In Photos: Pro-Military 'Z' Symbol Permeates Russian Society
Russian soldiers, government officials and civilians have been seen displaying the letter Z as the country's war against Ukraine rages for three weeks.
The letter — which is part of the Latin alphabet, and not the Russian language's Cyrillic alphabet — first appeared painted on the sides of tanks seen headed toward the Ukrainian border.
Since then, authorities and state media have worked to appropriate Z as a symbol of support for Russia's army during what the Kremlin calls a "special military operation" in Ukraine — despite no one really knowing what the letter actually stands for.
Here's a look at how the letter is appearing across the country:
Russian soldiers ride in a truck to the Perekop checkpoint on the Ukrainian border.
Sergei Malgavko / TASS
At a car rally in support of the Russian Armed Forces, some vehicles were emblazoned with Z symbols.

....

> [Instructions to follow]: Copy the Z symbol article from "The letter —" to "actually stands for.", changing "tanks" to "armored vehicles".

....

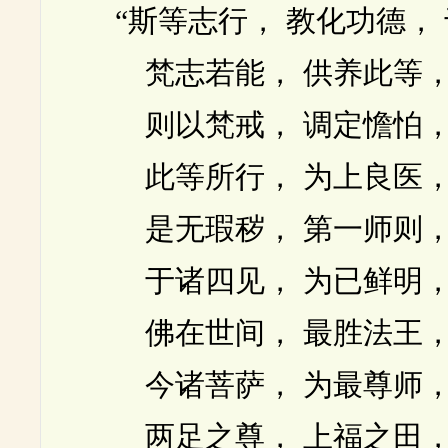
“斯等志行， 教化功德， 
梵志若能， 供养此等， 
则以梵戒， 调定憺怕， 
此等所行， 为上良医， 
是无瑕秽， 第一师则， 
于诸四见， 为已鲜明， 
佛在世间， 最胜法王， 
今诸菩萨， 为最尊师， 
两足之尊， 上福之田，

....

> [Answer box]:
The letter — which is part of the Latin alphabet, and not the Russian language's Cyrillic alphabet — first appeared painted on the sides of armored vehicles seen headed toward the Ukrainian border.
Since then, authorities and state media have worked to appropriate Z as a symbol of support for Russia's army during what the Kremlin calls a "special military operation" in Ukraine — despite no one really knowing what the letter actually stands for.